Exercise details> Going line by line through the records below, count those containing the word "AbstractLLM", then give only the count.

------ Given records

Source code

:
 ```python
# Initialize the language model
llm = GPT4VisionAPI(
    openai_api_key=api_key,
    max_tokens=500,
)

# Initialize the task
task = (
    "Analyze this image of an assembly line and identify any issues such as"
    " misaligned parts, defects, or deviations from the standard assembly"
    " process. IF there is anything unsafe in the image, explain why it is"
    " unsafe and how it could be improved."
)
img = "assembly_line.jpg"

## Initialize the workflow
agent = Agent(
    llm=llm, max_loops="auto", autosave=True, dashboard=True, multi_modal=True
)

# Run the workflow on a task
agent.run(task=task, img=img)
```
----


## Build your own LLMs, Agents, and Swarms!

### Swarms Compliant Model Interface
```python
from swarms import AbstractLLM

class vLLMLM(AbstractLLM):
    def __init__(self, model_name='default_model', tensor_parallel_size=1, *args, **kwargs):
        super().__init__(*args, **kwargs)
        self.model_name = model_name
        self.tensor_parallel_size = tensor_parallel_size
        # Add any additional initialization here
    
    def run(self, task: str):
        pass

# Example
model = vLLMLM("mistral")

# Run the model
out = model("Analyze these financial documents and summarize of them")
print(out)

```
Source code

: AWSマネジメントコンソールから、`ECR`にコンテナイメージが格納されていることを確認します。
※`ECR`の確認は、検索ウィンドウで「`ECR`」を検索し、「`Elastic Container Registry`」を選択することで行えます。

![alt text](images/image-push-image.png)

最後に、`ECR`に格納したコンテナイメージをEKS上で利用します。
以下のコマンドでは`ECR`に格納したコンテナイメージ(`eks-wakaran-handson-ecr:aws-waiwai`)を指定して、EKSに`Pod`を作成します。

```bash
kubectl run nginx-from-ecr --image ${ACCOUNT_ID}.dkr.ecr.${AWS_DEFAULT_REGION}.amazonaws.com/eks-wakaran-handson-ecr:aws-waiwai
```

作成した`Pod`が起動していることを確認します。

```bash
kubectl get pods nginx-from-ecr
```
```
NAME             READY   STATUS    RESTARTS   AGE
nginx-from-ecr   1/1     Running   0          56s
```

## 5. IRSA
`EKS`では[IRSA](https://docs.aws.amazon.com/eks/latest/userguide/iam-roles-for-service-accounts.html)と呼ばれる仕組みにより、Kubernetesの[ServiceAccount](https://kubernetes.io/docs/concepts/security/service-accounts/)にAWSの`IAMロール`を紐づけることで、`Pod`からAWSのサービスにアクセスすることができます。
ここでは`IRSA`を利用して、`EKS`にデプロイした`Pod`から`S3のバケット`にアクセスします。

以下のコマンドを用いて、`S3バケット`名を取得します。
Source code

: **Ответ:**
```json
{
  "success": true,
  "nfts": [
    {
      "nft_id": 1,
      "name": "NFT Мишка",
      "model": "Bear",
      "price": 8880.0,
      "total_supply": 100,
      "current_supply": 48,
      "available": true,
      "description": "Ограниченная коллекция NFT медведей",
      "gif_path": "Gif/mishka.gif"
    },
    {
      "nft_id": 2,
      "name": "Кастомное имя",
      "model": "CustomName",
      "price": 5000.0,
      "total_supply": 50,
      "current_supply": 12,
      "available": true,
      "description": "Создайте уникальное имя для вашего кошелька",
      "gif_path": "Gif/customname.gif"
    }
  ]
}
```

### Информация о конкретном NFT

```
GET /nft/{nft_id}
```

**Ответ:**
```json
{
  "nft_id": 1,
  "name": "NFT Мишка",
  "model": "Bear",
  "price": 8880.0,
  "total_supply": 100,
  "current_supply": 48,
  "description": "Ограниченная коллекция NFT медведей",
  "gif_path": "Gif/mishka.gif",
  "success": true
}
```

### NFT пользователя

------------

Exercise result> 2